An advantage of this arrangement is that there are no load reversals at any point in the mechanism during clutch engagement and disengagement. This both facilitates the design of some of the pivots and tends to eliminate the lost-motion which would require high pedal loads or a long pedal travel. This is achieved with a push-type clutch as indicated by arrows 33 illustrating the direction of a release load. If desired, the characteristic of the clutch can be adjusted at the design stage by altering the lever ratio associated with levers 28. This makes it possible to provide a series of fundamentally similar clutches with differing characteristics whilst maintaining a large number of common components from one clutch to the next.

Fig. 5 is a view corresponding generally to the upper part of Fig. 2 but showing two significant modifications. Firstly, instead of locating the diaphragm spring by enlarged castellations 29A, the reaction member 34 is provided with elongated bent out tabs 35 which engage and locate on the outer periphery of the diaphragm spring 23. Also, the generally C-shaped levers 28, which although they are simple pressings require carefully rounded ends, are replaced by pressings with outwardly bent ends to provide suitable pivotbearing surfaces in a simple pressing without any subsequent machining.

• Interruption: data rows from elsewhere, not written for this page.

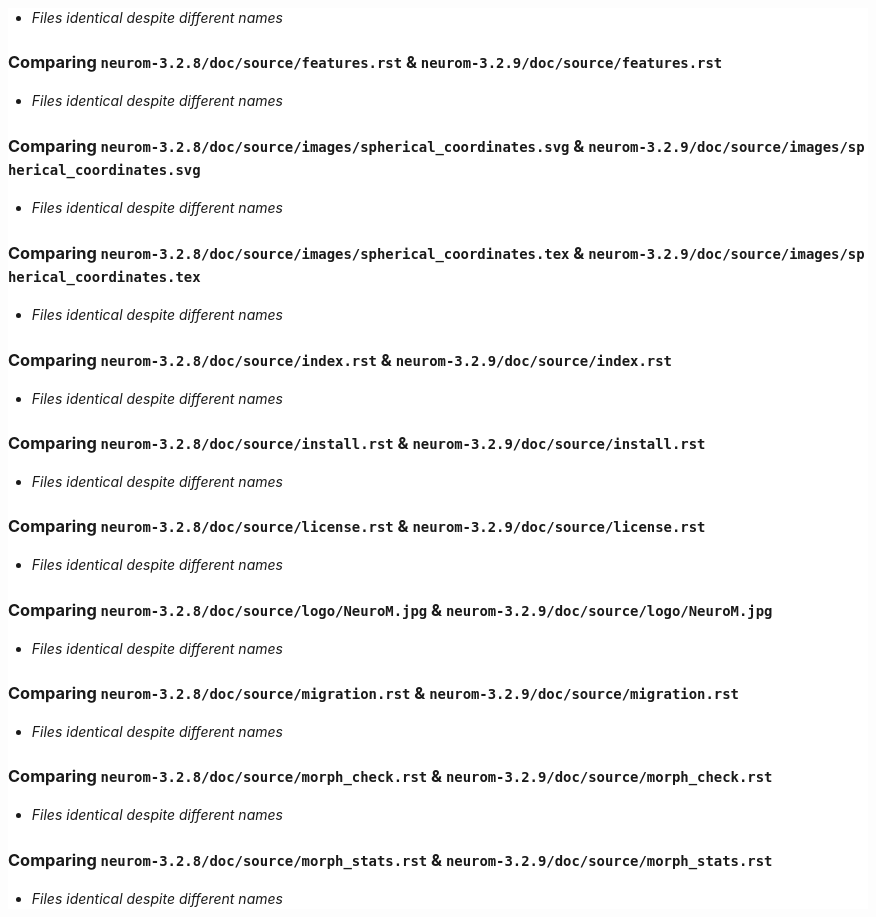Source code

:  * *Files identical despite different names*

### Comparing `neurom-3.2.8/doc/source/features.rst` & `neurom-3.2.9/doc/source/features.rst`

 * *Files identical despite different names*

### Comparing `neurom-3.2.8/doc/source/images/spherical_coordinates.svg` & `neurom-3.2.9/doc/source/images/spherical_coordinates.svg`

 * *Files identical despite different names*

### Comparing `neurom-3.2.8/doc/source/images/spherical_coordinates.tex` & `neurom-3.2.9/doc/source/images/spherical_coordinates.tex`

 * *Files identical despite different names*

### Comparing `neurom-3.2.8/doc/source/index.rst` & `neurom-3.2.9/doc/source/index.rst`

 * *Files identical despite different names*

### Comparing `neurom-3.2.8/doc/source/install.rst` & `neurom-3.2.9/doc/source/install.rst`

 * *Files identical despite different names*

### Comparing `neurom-3.2.8/doc/source/license.rst` & `neurom-3.2.9/doc/source/license.rst`

 * *Files identical despite different names*

### Comparing `neurom-3.2.8/doc/source/logo/NeuroM.jpg` & `neurom-3.2.9/doc/source/logo/NeuroM.jpg`

 * *Files identical despite different names*

### Comparing `neurom-3.2.8/doc/source/migration.rst` & `neurom-3.2.9/doc/source/migration.rst`

 * *Files identical despite different names*

### Comparing `neurom-3.2.8/doc/source/morph_check.rst` & `neurom-3.2.9/doc/source/morph_check.rst`

 * *Files identical despite different names*

### Comparing `neurom-3.2.8/doc/source/morph_stats.rst` & `neurom-3.2.9/doc/source/morph_stats.rst`

 * *Files identical despite different names*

In Fig. 5, the levers may be located by forming all thirteen levers integrally in a single pressing with the levers joined to each other by narrow webs. The webs should be sufficiently thin to allow the required pivotal movement of the levers. This arrangement also simplifies clutch assembly.

Claims (7)

1. A friction clutch cover assembly comprising a cover arranged to be rotatable with an engine flywheel, an annular pressure plate movable axially with respect to the cover and constrained to rotate therewith, a diaphragm spring acting between the cover and the pressure plate to in use urge the pressure plate towards the flywheel to clamp a driven plate therebetween wherein the diaphragm spring is supported adjacent its outer periphery against movement towards the pressure plate and wherein the load from the diaphragm spring is transmitted to the pressure plate by a series of levers, each bearing against the diaphragm spring and the pressure plate and being supported by the cover between the bearing points with the diaphragm spring and the pressure plate.

2. A friction clutch cover assembly as claimed in claim 1 wherein the pressure plate has projections which extend through apertures at the roots of fingers of the diaphragm spring for engagement with the levers.

3. A friction clutch cover assembly as claimed in claim 2 wherein the diaphragm spring is located with respect to the pressure plate by some of the projections.

4. A friction clutch cover assembly as claimed in claim 1 or claim 2 wherein the support for the diaphragm spring adjacent its outer periphery is provided by a reaction member located with respect to the mounting of the cover and extending inside the cover.

5. A friction clutch cover assembly as claimed in claim 4 wherein the diaphragm spring is located by tabs projecting from the reaction member and engaging the outer edge of the diaphragm spring.

6. A friction clutch cover assembly as claimed in any one of the preceding claims wherein the cover carries a wire fulcrum ring which provides the bearing points for the levers on the cover.

7. A friction clutch cover assembly substantially as described with reference to and as illustrated by Figs. 1 to 4 of Figs. 1 to 4 as modified by Fig. 5 of the accompanying drawings.